In einem Telefonat mit dem STANDARD zeigt sich Fouad, der gemeinsam mit seiner Frau Maha und seinen vier Kindern aus Libyen geflohen ist, verzweifelt. "Niemand gibt uns Informationen, was weiter mit uns passiert", erzählt der 37-Jährige. Außerdem berichtet er von verdreckten Sanitäreinrichtungen im Aufnahmezentrum und dass er mit seiner Familie in einem Raum mit 17 weiteren Personen schläft. Seine Kinder seien von dem Essen krank geworden, sagt der Libyer und schickt anschließend Bilder des Ausschlags am Rücken und Gesäß seines zweijährigen Sohnes. Ein Geretteter aus Algerien schreibt: "Es nennt sich Aufnahmezentrum, aber fühlt sich wie ein Gefängnis an."

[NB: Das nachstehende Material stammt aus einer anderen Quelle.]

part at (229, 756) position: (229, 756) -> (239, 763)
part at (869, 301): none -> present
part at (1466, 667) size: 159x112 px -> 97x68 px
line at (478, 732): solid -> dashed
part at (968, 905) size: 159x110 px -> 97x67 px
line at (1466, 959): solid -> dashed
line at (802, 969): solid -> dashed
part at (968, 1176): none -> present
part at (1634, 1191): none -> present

Die Kritik an der Unterbringung in maltesischen Aufnahmeeinrichtungen ist nicht neu. Bereits im Jahr 2012 kritisierte die Hilfsorganisation Human Rights Watch in einem Bericht, dass Malta ankommende Migranten und Flüchtlinge automatisch einsperrt. Zwar habe sich die Lage für Personen verbessert, deren Fall in Malta bearbeitet wird, sagt Katrine Camilleri zum STANDARD. Sie leitet die Hilfsorganisation Jesuit Refugee Service, die auch Zugang zu der Aufnahmeeinrichtung hat, in der die Geretteten der Aquarius 2 untergebracht sind. Doch Camilleri fügt hinzu, dass vor allem für Menschen, die auf andere EU-Staaten aufgeteilt werden, die Zustände weiterhin untragbar seien.

"Unsicherheit für Betroffene"

Es würde teilweise Wochen dauern, bis die Staaten Beamte nach Malta senden, sagt Camilleri. So lange dürften die Menschen das Zentrum nicht verlassen. Außerdem sei das medizinische und psychosoziale Angebot in der Einrichtung ungenügend: "Wir wissen, dass den Leuten etwa in Libyen Schreckliches passiert ist. Ein ordentliches System sollte helfen, doch in Malta ist es überfordert."

Für die Direktorin des Jesuit Refugee Service wird die Verteilung der Geretteten auf EU-Staaten als "gute Antwort auf eine komplexe Frage" präsentiert. Doch bedeute es weitere "Unsicherheit für die Betroffenen". Camilleri erzählt auch, dass die Einrichtung überlastet ist, was die Zahl der Untergebrachten betrifft. Allein in den vergangenen drei Wochen seien 250 Menschen in das Zentrum gebracht worden. (Bianca Blei, 25.10.2018)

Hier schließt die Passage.